Northward propagation of the boreal summer intraseasonal oscillation (BSISO) system over the Indian Ocean significantly affects Asia summer monsoon and extreme weather events including typhoons but many climate models poorly simulate the norward movement of BSISO. Here, we suggest that the modified parameterizations can improve BSISO northward propagation and three-dimensional dynamic and thermodynamic structures by enhancing the vorticity anomalies under the mean vertical wind shear and meridional gradient of mean moisture in the climate models. We hypothesize that poor BSISO simulation in a climate model may result from too frequent deep convections without abundant moisture in the boundary layer (BL). To represent them, the modified parameterizations include (a) a BL depth-dependent convective trigger, (b) a bottom-heavy diffusivity in the shallow convection scheme, (c) Relative humidity-dependent convective entrainment rate, and (d) reduced conversion rate of convective cloud water to rainwater. The modified parameterizations increase vertical shear over the northern Indian Ocean by strengthened easterly anomalies in the upper troposphere, inducing positive barotropic vorticity anomalies. The enhanced positive vorticities generate boundary layer moisture convergence and positive convective instability in the north of the BSISO convection center, inducing next convection and thereby improving northward propagation of the BSISO. The modified parameterizations also improve the meridional gradient of mean-moisture advection in the lower troposphere with increasing upward transport of moisture in the boundary layer. The increased air-sea interaction by modified parameterization tends to intensify the signal of the northward movement of the BSISO. It is shown that the modified parameterizations work properly in different types of convective parameterizations. The possibility that our hypothesis may be applied to other climate models for improvement of the BSISO northward propagation is discussed.

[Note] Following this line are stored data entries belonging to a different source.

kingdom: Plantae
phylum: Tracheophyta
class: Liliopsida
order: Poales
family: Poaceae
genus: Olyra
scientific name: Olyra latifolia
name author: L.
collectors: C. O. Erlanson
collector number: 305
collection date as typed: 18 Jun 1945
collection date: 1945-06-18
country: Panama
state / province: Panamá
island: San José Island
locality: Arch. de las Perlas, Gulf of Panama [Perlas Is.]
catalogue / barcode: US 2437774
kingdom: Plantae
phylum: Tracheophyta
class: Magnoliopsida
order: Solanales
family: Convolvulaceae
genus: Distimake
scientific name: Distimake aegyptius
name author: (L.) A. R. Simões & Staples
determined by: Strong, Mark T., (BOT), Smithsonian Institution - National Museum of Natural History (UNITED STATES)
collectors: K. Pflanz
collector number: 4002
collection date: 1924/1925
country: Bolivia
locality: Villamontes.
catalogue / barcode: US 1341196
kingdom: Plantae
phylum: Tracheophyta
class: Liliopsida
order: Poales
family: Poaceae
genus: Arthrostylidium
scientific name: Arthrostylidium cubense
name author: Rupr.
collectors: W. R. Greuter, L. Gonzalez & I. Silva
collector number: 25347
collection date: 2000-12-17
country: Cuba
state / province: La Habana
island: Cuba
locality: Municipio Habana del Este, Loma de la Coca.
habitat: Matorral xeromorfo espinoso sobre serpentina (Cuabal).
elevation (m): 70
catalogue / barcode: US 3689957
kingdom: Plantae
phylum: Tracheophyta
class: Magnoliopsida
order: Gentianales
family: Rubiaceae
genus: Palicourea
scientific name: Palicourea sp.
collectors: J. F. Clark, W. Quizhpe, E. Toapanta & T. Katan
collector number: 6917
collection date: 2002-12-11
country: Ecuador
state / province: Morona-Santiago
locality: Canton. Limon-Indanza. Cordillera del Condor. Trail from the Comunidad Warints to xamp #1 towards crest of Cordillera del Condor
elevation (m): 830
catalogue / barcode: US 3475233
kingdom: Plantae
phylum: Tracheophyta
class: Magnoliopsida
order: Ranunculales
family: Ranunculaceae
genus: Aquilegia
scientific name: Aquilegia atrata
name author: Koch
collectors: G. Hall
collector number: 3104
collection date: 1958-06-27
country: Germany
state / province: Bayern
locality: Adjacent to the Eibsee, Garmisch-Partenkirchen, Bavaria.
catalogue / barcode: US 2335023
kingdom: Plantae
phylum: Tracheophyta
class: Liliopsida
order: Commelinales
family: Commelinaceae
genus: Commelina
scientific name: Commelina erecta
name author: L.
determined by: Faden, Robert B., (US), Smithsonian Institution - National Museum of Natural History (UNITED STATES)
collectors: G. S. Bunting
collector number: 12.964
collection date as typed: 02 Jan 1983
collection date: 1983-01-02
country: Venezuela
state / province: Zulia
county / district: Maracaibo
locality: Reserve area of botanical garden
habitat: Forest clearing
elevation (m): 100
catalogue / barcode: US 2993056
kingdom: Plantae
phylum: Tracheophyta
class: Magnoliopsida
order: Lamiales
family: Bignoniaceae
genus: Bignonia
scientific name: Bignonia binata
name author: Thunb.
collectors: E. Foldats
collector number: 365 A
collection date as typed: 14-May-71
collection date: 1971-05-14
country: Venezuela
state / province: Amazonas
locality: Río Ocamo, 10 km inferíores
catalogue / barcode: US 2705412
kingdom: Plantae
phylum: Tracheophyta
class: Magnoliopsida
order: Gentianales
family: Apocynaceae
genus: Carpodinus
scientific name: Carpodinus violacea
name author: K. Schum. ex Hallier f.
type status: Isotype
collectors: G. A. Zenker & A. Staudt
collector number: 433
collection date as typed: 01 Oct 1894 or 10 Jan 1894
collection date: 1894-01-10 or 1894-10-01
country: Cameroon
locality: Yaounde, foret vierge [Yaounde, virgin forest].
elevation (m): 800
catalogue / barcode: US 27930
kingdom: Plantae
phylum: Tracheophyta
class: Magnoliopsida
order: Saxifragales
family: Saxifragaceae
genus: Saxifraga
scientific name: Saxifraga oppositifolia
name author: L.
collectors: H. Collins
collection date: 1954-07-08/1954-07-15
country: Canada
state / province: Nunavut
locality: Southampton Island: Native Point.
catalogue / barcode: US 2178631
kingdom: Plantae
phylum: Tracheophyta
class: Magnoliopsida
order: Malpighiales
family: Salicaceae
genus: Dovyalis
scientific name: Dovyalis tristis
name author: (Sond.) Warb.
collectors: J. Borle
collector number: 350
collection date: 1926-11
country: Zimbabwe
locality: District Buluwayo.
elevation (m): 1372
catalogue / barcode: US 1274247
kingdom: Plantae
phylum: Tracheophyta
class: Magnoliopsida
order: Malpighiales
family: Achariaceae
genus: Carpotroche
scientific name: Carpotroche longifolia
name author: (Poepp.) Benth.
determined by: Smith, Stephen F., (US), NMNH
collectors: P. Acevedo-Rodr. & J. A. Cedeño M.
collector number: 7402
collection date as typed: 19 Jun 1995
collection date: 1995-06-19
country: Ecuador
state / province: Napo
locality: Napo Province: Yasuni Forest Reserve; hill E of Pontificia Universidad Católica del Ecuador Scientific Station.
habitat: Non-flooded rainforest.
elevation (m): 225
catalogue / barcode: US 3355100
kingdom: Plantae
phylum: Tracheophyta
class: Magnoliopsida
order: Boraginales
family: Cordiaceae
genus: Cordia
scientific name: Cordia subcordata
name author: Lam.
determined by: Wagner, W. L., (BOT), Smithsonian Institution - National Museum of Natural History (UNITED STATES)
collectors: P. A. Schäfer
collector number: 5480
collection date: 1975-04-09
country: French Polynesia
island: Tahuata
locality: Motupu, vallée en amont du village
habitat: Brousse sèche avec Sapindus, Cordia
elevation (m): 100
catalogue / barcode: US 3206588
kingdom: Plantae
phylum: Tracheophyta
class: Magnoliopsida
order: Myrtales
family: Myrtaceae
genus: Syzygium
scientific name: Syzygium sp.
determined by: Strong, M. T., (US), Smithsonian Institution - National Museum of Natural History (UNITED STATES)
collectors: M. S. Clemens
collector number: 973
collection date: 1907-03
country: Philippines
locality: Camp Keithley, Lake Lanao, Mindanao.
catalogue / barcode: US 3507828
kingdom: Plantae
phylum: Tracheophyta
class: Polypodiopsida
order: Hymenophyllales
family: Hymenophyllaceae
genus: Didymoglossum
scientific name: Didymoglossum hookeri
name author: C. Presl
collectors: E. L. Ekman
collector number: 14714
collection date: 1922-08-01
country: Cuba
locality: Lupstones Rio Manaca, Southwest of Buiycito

北半球夏季季内振荡 (BSISO) 系统在印度洋上空的向北传播对亚洲夏季风和包括台风在内的极端天气事件产生了显着影响，但许多气候模型未能很好地模拟 BSISO 的北移。在这里，我们建议修改后的参数化可以通过增强气候模型中平均垂直风切变和平均水分经向梯度下的涡度异常来改善 BSISO 向北传播和三维动力和热力学结构。我们假设气候模型中的BSISO模拟效果不佳可能是由于过于频繁的深层对流导致边界层（BL）中没有大量水分的缘故。为了表示它们，修改后的参数化包括 (a) BL 深度相关对流触发器，(b) 浅对流方案中的底部重扩散，(c) 相对湿度相关的对流夹带率，以及 (d) 降低对流云水向雨水的转化率。修改后的参数化通过增强对流层上层的东风异常增加了北印度洋上的垂直切变，导致正正压涡度异常。增强的正涡度在 BSISO 对流中心北部产生边界层水分辐合和正对流不稳定，诱发下一次对流，从而改善 BSISO 向北传播。随着边界层水分向上输送的增加，修改后的参数化还改善了对流层低层平均水分平流的经向梯度。通过修改参数化增加的海气相互作用往往会加强 BSISO 向北运动的信号。结果表明，修改后的参数化在不同类型的对流参数化中都能正常工作。讨论了将我们的假设应用于其他气候模型以改善BSISO向北传播的可能性。